Tonton “Mei Basah Mengandung Formalin Adnan Himbau Warga Sarolangun Berhati Milih Makan Dikonsumsi” di YouTube

31

 

SAROLANGUN – Memasuki bulan  suci Ramadhan 1440 H kebiasaan masyarakat yang selalu berbelanja untuk kebutuhan  saur maupun berbuka puasa semakin meningkat berbagai jenis makanan diperjualkan masyarakat, namun masyarakat harus berhati hati memilih makanan karena beredar makanan yang mengandung formalin maupun boraks di Kecamatan Singkut Kabupaten Sarolangun.
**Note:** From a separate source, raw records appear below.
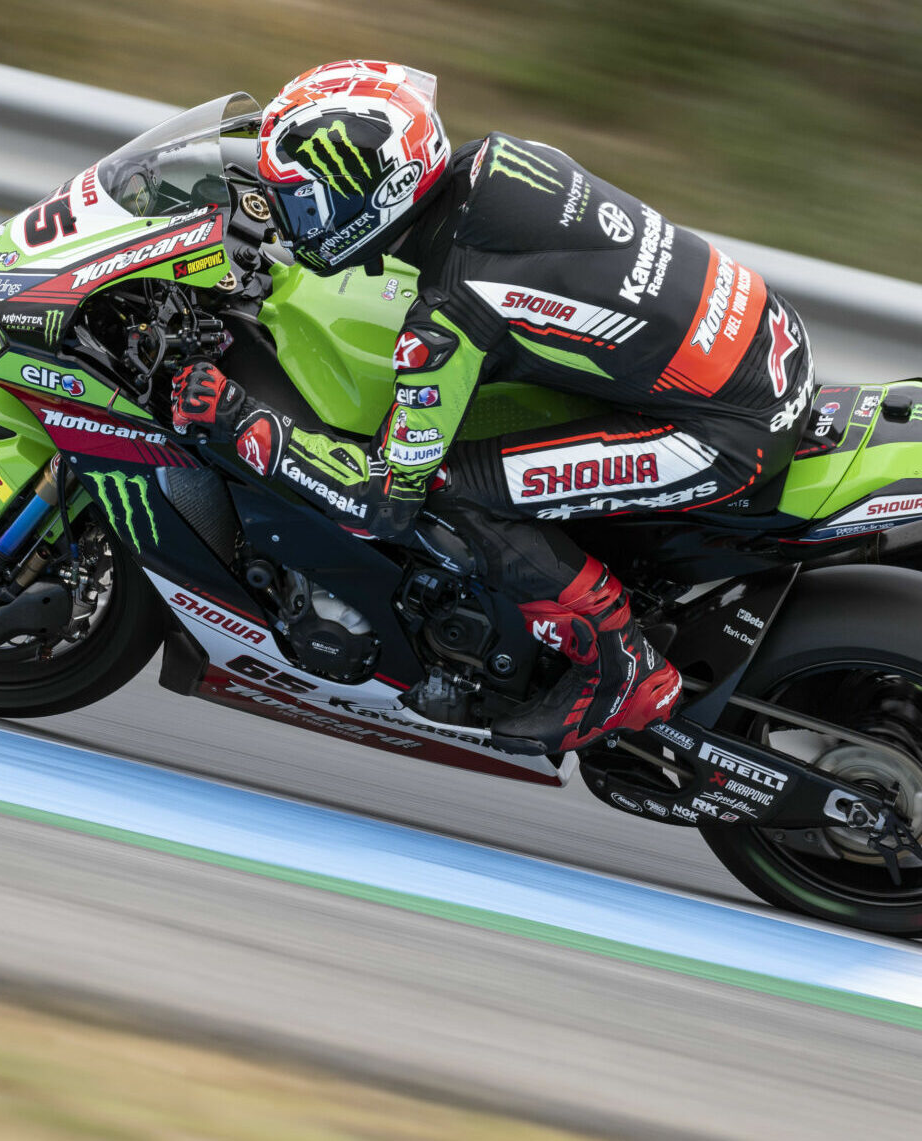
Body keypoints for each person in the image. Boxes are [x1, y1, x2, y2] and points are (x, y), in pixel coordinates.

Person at [169, 60, 815, 755]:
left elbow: (383, 500)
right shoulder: (497, 163)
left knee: (447, 491)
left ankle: (618, 668)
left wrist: (243, 422)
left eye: (305, 205)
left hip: (726, 429)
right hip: (762, 339)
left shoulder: (452, 313)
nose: (293, 223)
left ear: (380, 193)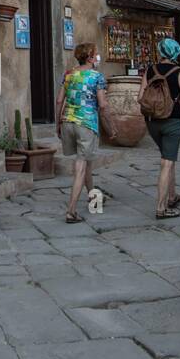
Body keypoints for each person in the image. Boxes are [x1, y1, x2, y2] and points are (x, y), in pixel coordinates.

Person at [139, 37, 180, 219]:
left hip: (152, 121)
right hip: (173, 120)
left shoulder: (149, 70)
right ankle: (161, 207)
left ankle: (172, 196)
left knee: (168, 156)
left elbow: (140, 97)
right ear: (175, 53)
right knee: (167, 162)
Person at [57, 42, 115, 224]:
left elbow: (59, 101)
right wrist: (111, 127)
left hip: (67, 121)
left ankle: (93, 196)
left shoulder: (69, 74)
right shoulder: (96, 77)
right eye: (96, 54)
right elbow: (103, 104)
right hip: (86, 123)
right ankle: (71, 211)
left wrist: (57, 123)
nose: (97, 57)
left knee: (86, 161)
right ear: (90, 57)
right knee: (81, 166)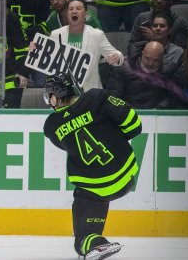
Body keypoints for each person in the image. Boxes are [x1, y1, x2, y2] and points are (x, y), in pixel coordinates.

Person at [43, 72, 142, 260]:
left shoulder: (51, 127)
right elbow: (134, 125)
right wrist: (111, 133)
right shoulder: (96, 97)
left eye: (50, 96)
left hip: (94, 189)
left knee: (81, 238)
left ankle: (94, 242)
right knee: (102, 184)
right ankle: (97, 241)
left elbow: (67, 141)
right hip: (126, 177)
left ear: (55, 96)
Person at [50, 0, 123, 92]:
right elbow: (46, 59)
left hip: (90, 92)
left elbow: (117, 55)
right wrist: (34, 49)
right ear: (67, 14)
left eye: (78, 8)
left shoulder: (96, 35)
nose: (74, 11)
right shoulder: (56, 34)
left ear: (85, 14)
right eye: (71, 9)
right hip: (63, 93)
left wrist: (117, 56)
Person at [108, 41, 185, 109]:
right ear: (142, 54)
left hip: (158, 114)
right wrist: (127, 109)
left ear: (162, 58)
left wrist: (160, 108)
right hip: (127, 111)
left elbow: (173, 97)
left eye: (156, 60)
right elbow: (114, 96)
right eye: (147, 58)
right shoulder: (124, 67)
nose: (150, 63)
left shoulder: (170, 69)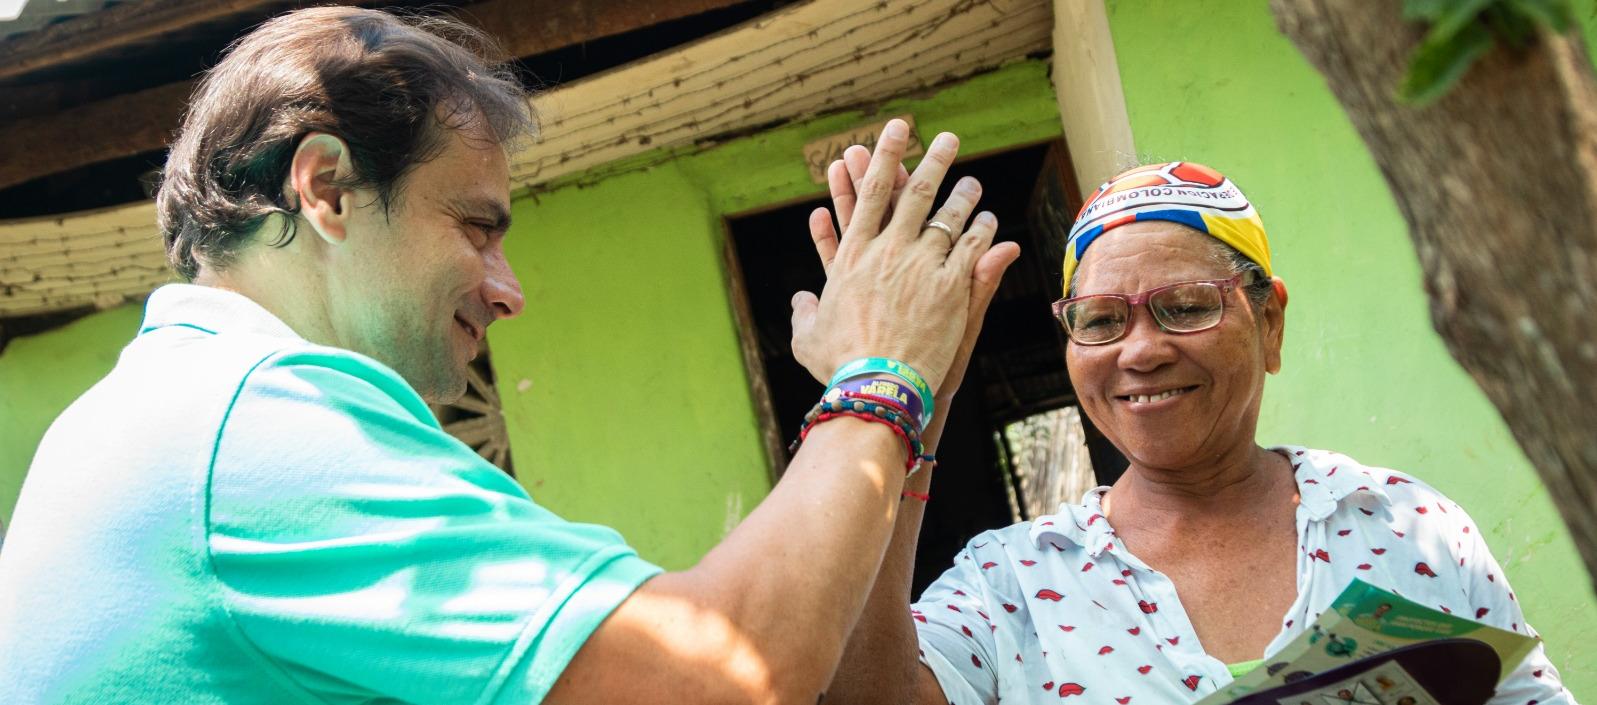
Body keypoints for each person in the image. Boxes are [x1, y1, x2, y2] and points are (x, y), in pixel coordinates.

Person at [0, 7, 1022, 704]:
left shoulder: (160, 413)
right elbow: (722, 670)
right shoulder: (254, 427)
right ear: (324, 188)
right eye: (476, 227)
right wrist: (880, 374)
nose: (507, 288)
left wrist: (895, 415)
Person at [807, 161, 1576, 703]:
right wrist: (913, 405)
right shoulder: (1013, 583)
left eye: (1183, 305)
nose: (1139, 350)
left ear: (1267, 320)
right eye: (1101, 320)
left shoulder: (1406, 528)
Rabu (08/05/2019).

Dinas Kesehatan Kabupaten Sarolangun melalui bidang kesehatan masyarakat yang turun bersama petugas Sanitarian  berdasarkan temuan  BPOM Jambi yang dilakukan pada kegiatan bimtek keamanan bahan pangan di Kecamatan Singkut ditemukan Mie basah yang mengandung formalin pentolan Bakso yang mengandung  borax serta menemukan Cendol mutiara yang mengandung Rhodamin atau zat pewarna pakaian.

Adnan Kadis Kesehatan Kabupaten Sarolangun tidak menyangkal bahwa hasil dari sampel pemeriksaan  melalui laboratorium bahwa positif Mie basah mengandung formalin, Bakso mengandung Borax, dan  Cendol mutiara mengandung zat pewarna Rhodamin pengawet dan yang  terdapat pada makanan tersebut sangat membahayakan siapa saja yang mengonsumsinya untuk itu Adnan menghimbau kepada warga  Sarolangun agar berhati hati memilih makanan  yang akan dikonsumsi.

Menindak lanjuti hal tersebut Dinas Kesehatan tidak mampu menarik  bahan makanan yang mengandung  zat berbahaya melainkan Dinkes  telah berkoordinasi bersama  Disperindak dan BPOM Jambi untuk dapat menindak dan menarik  secepatnya makanan yang mengandung  bahan berbahaya.

Selain itu Adnan mengatakan, berdasarkan keterangan pedagang Pasar Singkut yang menjual Mie basah yang mengandung formalin didapatkannya  dari  pemasok dari Lubuk Linggau Sumatera Selatan, terangnya.